Dinh N., Siying L., Vicky S., Yue W., Jack H., ZhaoYong L., Ryan L., Karianto L. "A Spatiotemporal Excitation Classifier Head for Action Recognition Applications", 2024 IEEE Intl. Conf. Artificial Intelligence (CAI2024)
Abstract:
Transfer learning is a convenient approach to quickly adapt state-of-the-art deep learning models to specific
applications with small datasets. Typically, network backbones are fixed, and only the last layer as a classifier is modified to match with a new number of targeted classes. The performance of the models is then limited by model-predefined structures.
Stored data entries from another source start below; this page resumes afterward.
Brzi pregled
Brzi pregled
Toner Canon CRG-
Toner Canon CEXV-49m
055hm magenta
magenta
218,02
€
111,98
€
In this research, we are going to overcome this constraint by studying
the effect of the common classifier layer and then proposing an extension classifier module for action recognition applications. By focusing on local spatiotemporal representation of deep features
encoded by pre-trained models, we exploit further this local representation in the proposed classifier to enrich deep features representation. In addition, the extension classifier was designed
so that it can plug on top of any image or video encoders to perform action recognition. A public dataset TinyVIRAT2 and two private datasets Scratch and AtomicA were adopted for evaluation and the experiments show significant performance improvement caused by the proposed extension classifier.
License type:
Publisher Copyright
Funding Info:
This research is funded by the project Tell-Tail Indicator that invents the vision-based system identifying suspicious commuters based on their behaviors.